‘Backrooms’ Review: Liminal Space, Infinite Terror (Excellent Movie)

Backrooms (2026)
– 110 minutes
– Directed by Kane Parsons- Written by Will Soodik- Based on Kane Parsons’s The Backrooms- Starring Chiwetel Ejiofor, Renate Reinsve, Mark Duplass, Finn Bennett, Lukita Maxwell- Cinematography by Jeremy Cox- Edited by Greg Ng- Music by Edo Van Breemen and Kane Parsons- Opening theatrically on May 29 courtesy of A24
High on scares, low on carbs
I’m not inclined to argue that ignorance, be it about matters of grand sociopolitical importance or macro-sized emotional consequence, is bliss. However, as the industry has aggressively tilted toward adaptations of “stuff” that was popular decades ago, I’m now relishing the notion of reading news related to an upcoming movie adaptation of a game or book that’s too new for me to have played or read. Meanwhile, as the “thing to movie” pipeline increasingly focuses on pleasing an existing fanbase, I find myself in a weird position of not wanting to know too much about a given source material before seeing the movie. Whether it’s not rewatching Anchorman or Twister before seeing Anchorman 2 or Twisters or not educating myself on 2000s-2010s Mortal Kombat mythology before Mortal Kombat II opened, I now find myself trying to do less research and/or less retrospective viewing to better evaluate whether or not a given film stands on its own.
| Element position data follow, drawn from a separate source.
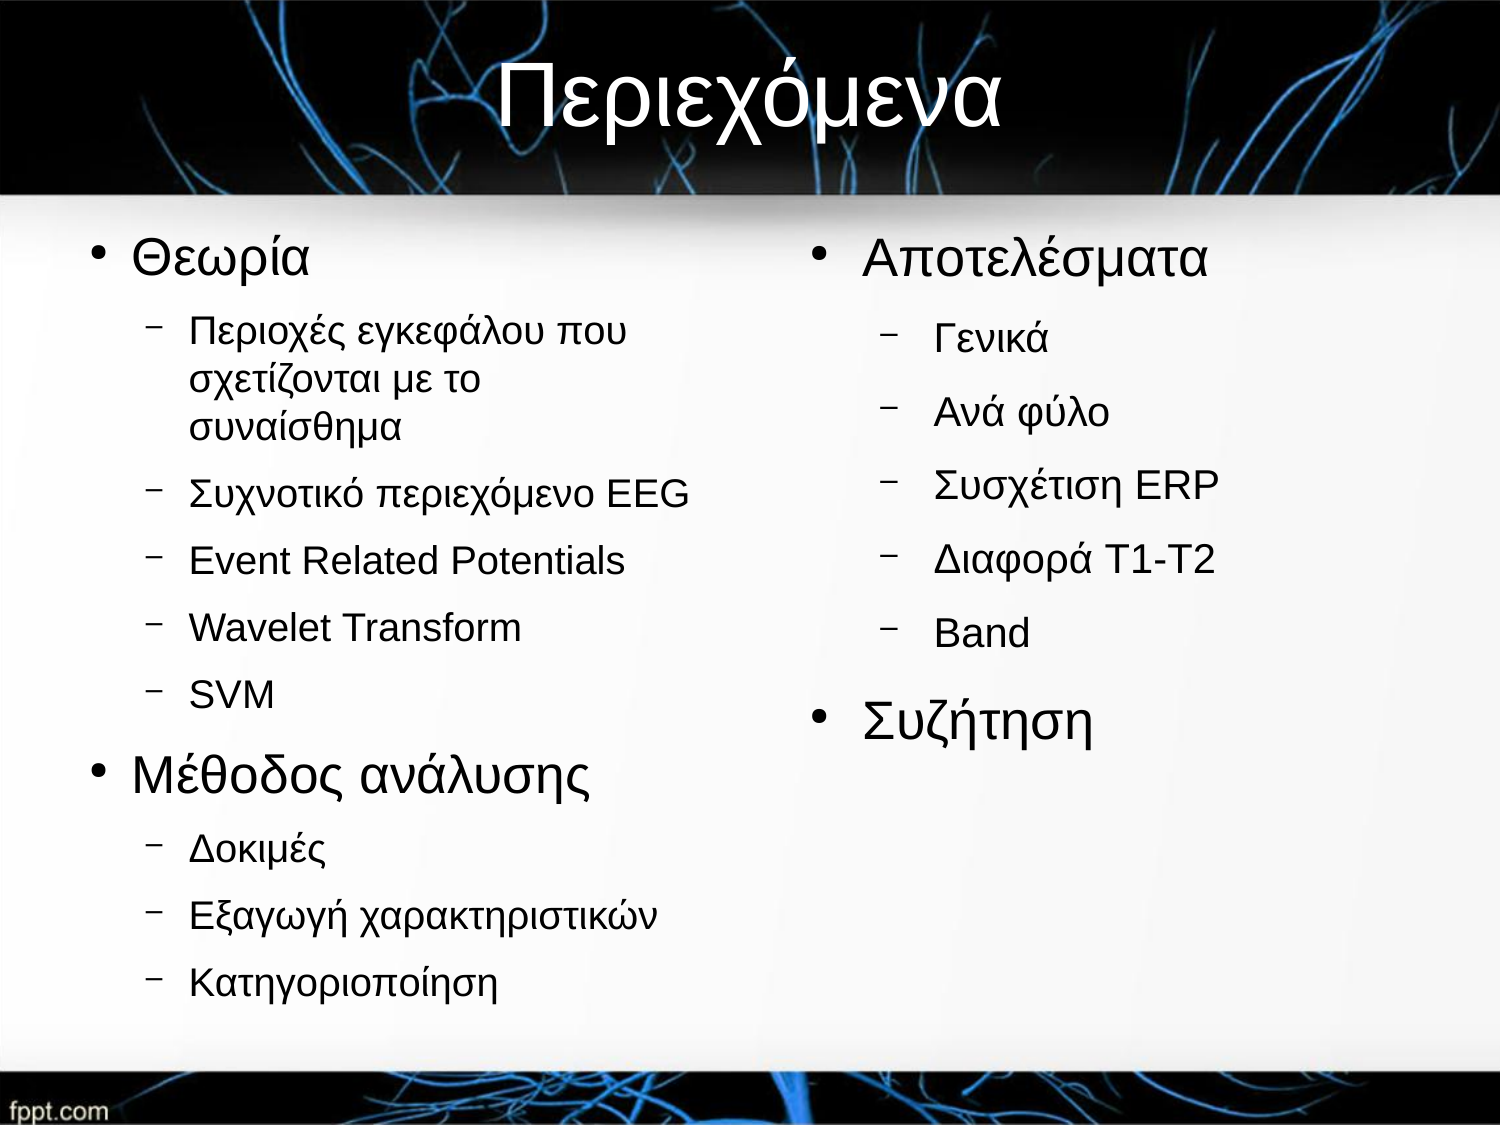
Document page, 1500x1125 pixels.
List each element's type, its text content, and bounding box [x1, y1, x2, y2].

list Θεωρία Περιοχές εγκεφάλου που σχετίζονται με το συναίσθημα Συχνοτικό περιεχόμενο EEG Event Related Potentials Wavelet Transform SVM Μέθοδος ανάλυσης Δοκιμές Εξαγωγή χαρακτηριστικών Κατηγοριοποίηση [75, 221, 706, 1023]
title Περιεχόμενα [75, 0, 1425, 184]
picture [0, 0, 1500, 1125]
list Αποτελέσματα Γενικά Ανά φύλο Συσχέτιση ERP Διαφορά T1-T2 Band Συζήτηση [791, 221, 1447, 901]
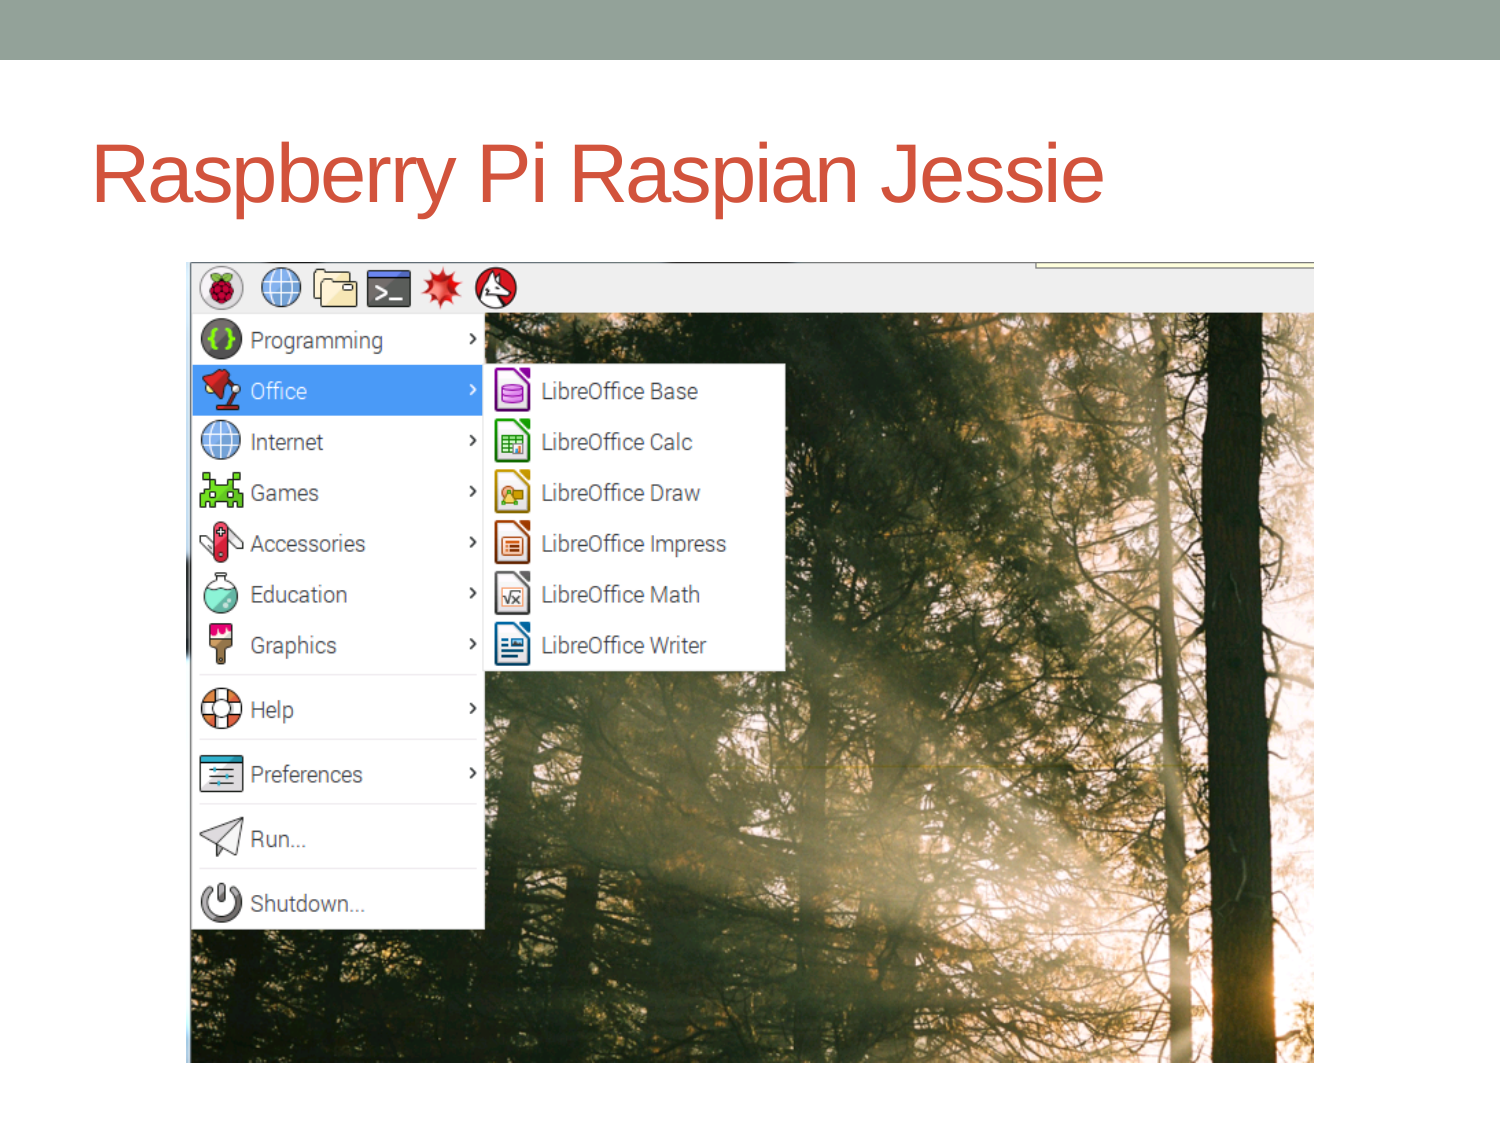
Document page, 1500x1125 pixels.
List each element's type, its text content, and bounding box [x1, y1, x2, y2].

title Raspberry Pi Raspian Jessie [75, 87, 1425, 250]
picture [186, 262, 1314, 1063]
I don’t know a damn thing about creepypasta beyond the unfortunate realization that it features no scary spaghetti or violent vermicelli. And I did not read or watch Kane Parsons’s The Backrooms before seeing his theatrical adaptation. Was it “faithful” to the source material? I haven’t a clue. Is it filled with fan-targeted IP-specific Easter Eggs? Uh… probably? What I can say is that, as a 46-year-old film critic who walked in mostly blind, Backrooms is the real thing. It’s a visually dynamic, exquisitely acted and almost oppressively disconcerting fright flick. Moreover, coming on the heels of “but the fans!” flicks like Michael, Five Nights at Freddy’s 2 and The Super Mario Galaxy Movie, A24’s Backrooms refuses to pander to its fanbase at the expense of the uninitiated. It refuses to use its “high-profile movie based on a thing your kids like” existence as an excuse for mediocrity or to ignore the nuts and bolts of cinematic storytelling.